Newsgroups: sci.math.research
Subject: Re: Connectedness in T_2 Spaces
Date: Sun, 01 Nov 1998 19:45:30 -0800
Earlier this week, Julian Dontchev wrote:
> Let X be the Moore plane. The x-axis S is discrete and hence not connected
> (as a subspace). However, if you partition S into two sets A and B, then
> A and B cannot be contained in disjoint open sets in X. Clearly, X is
> Hausdorff.
The validity of this counterexample clearly rests on a precise
definition of "the Moore plane". If we take the definition given in
Stephen Willard's "General Topology" (Addison-Wesley, 1970), then it
doesn't withstand close scrutiny.
I have tried to "attach" a picture illustrating two disjoint open
subsets of the Moore plane whose union contains the entire horizontal
axis. Interested readers can scroll down for that, or review the theory
that follows.
[attached binary file deleted in interest of brevity -- djr]
According to Willard, the Moore plane consists of all points (x,y) in
the Cartesian plane with y>=0 , with a topology generated by the
"basic open sets" listed below:
(i) All open Euclidean balls in which every (x,y) has y>0;
(ii) Each set formed by taking an the union of an open Euclidean ball
tangent to the x-axis with its point of tangency.
There is a natural notion of "radius" for either type of basic open set.

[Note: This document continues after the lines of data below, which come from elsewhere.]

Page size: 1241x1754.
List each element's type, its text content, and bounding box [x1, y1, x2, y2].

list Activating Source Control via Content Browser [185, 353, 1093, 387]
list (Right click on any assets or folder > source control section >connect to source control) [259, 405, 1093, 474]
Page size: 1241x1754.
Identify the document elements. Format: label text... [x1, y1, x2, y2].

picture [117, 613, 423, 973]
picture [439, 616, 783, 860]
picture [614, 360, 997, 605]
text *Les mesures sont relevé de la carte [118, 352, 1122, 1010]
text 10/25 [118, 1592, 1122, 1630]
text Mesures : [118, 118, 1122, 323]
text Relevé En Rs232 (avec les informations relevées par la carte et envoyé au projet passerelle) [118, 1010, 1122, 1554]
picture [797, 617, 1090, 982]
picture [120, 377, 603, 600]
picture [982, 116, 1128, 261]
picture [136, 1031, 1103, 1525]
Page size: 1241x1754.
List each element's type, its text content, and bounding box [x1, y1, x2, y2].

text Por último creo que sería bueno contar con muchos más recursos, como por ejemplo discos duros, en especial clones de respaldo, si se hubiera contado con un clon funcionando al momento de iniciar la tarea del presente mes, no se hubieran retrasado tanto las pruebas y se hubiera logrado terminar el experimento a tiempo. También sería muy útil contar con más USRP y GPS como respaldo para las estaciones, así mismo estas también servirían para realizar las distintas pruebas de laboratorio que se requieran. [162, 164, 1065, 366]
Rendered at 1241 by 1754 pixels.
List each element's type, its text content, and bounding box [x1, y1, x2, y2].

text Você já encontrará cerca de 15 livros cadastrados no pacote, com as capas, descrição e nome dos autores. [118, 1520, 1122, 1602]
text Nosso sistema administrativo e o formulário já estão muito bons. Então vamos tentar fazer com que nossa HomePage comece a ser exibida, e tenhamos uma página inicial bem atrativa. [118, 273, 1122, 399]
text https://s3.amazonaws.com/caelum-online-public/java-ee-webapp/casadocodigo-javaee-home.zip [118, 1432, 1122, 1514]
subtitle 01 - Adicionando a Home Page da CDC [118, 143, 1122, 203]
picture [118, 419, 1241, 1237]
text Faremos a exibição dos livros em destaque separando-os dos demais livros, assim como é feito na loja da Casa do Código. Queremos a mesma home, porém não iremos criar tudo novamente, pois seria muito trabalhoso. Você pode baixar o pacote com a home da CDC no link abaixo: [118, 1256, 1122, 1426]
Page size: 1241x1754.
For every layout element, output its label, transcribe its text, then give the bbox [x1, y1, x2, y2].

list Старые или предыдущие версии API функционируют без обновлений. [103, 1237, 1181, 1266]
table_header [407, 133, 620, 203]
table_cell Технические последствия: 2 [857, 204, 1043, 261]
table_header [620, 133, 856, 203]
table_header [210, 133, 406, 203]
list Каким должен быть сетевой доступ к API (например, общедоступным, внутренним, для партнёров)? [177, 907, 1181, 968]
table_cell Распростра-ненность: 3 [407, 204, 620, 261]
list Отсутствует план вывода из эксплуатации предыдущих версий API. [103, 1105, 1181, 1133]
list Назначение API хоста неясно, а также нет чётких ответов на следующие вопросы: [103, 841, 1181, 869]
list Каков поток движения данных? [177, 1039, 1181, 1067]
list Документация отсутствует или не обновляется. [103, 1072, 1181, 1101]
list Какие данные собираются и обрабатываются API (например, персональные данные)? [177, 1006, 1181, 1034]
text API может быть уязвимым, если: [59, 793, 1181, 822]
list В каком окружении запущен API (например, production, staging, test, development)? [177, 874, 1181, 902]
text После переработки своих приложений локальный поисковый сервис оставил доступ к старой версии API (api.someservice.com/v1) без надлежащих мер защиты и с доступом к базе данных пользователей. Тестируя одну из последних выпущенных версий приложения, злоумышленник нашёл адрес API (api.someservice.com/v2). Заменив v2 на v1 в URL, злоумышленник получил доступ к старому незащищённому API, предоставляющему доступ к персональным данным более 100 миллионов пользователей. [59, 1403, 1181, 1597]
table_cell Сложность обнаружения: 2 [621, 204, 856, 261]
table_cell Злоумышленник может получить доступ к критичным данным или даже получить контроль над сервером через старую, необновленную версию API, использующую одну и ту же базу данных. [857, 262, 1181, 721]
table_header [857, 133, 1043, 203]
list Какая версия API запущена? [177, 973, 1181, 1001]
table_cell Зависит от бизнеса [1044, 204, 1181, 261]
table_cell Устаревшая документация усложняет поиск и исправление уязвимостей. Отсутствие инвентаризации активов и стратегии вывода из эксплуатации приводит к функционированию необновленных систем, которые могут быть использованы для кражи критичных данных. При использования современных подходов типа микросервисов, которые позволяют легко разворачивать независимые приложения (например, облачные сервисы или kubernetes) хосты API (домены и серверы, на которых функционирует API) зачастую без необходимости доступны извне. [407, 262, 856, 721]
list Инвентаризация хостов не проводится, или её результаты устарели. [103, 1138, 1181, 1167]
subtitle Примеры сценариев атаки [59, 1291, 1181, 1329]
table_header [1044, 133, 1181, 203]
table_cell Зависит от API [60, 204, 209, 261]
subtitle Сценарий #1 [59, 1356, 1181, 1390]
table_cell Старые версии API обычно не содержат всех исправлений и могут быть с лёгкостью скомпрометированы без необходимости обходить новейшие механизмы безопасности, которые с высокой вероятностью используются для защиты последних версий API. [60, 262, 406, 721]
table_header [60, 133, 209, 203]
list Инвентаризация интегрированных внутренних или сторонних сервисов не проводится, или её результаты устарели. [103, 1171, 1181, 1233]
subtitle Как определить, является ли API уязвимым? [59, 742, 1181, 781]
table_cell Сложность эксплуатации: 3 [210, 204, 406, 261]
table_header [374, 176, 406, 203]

Now for the advertised pair of disjoint open sets:
U = union over all x <= 0 of basic neighbourhoods with radius 1 for the
points (x,0). This looks like an infinite strip of height 2 running
horizontally to the left of the y-axis, with a semicircular end
protruding into the right half plane. The nonpositive x-axis is included
in U, but all other points on the semicircular arc and the top of the
strip are not.
V = union over all strictly positive x of suitable basic neighbourhoods
of the points (x,0). A basic neighbourhood of (x,0) is "suitable" if its
radius r satisfies r < minimum of (x^2/4) and 1. This is more
complicated to describe pictorially, but V is nonetheless a union of
basic open sets that are each disjoint from U, and this union contains
all points of the x-axis that aren't already in U.
Thanks to all who took an interest in my problem: my summary is forthcoming.
Philip D. Loewen
loew@math.ubc.ca
==============================================================================
From: "Philip D. Loewen"
Newsgroups: sci.math.research
Subject: Re: Connectedness in T_2 Spaces
Date: Sun, 01 Nov 1998 23:04:37 -0800
Thanks to these four colleagues who addressed my question on the fine
points of connectedness:
1. Julian Dontchev
2. Keith Ramsay
3. Paul Jan Szeptycki
4. Alain Verberkmoes
Ramsay [2] provided a Hausdorff topology on the upper half of the
complex plane in which the topology induced on the real axis is discrete
(about as disconnected as they come), but no pair of disjoint open sets
can be found that both meet the real axis and cover it with their
union. Almost simultaneously, Verberkmoes [4] provided a more general
construction that reduces to Ramsay's when one takes B as the real line
in its metric topology. Since [4] has been posted already, and
generalizes [2], I won't repeat the details here. (Both [2] and [4]
arrived in the same hour, well before my local news server had even put
up the question!)
Szeptycki [3] provided the following "do-it-yourself" solution:
If you can find a space X containing two disjoint connected closed
subsets A and B that can't be separated (in the sense that if U is open
and contains A and V open and contains B, then U and V are not disjoint)
then the subspace A u B would satisfy property [C] but not be
connected. To get such an X, consider any nonnormal T3 space and modify
so that the sets witnessing nonnormality are connected. E.g. take X to
be the deleted Tychonoff plank (example 87 in Steen and Seebach's
Counterexamples in Topology) and stick a unit interval between each
successive ordinal in omega_1 and omega.
I have replied to Dontchev's posting [1] separately.
Again, warm thanks to all who contributed.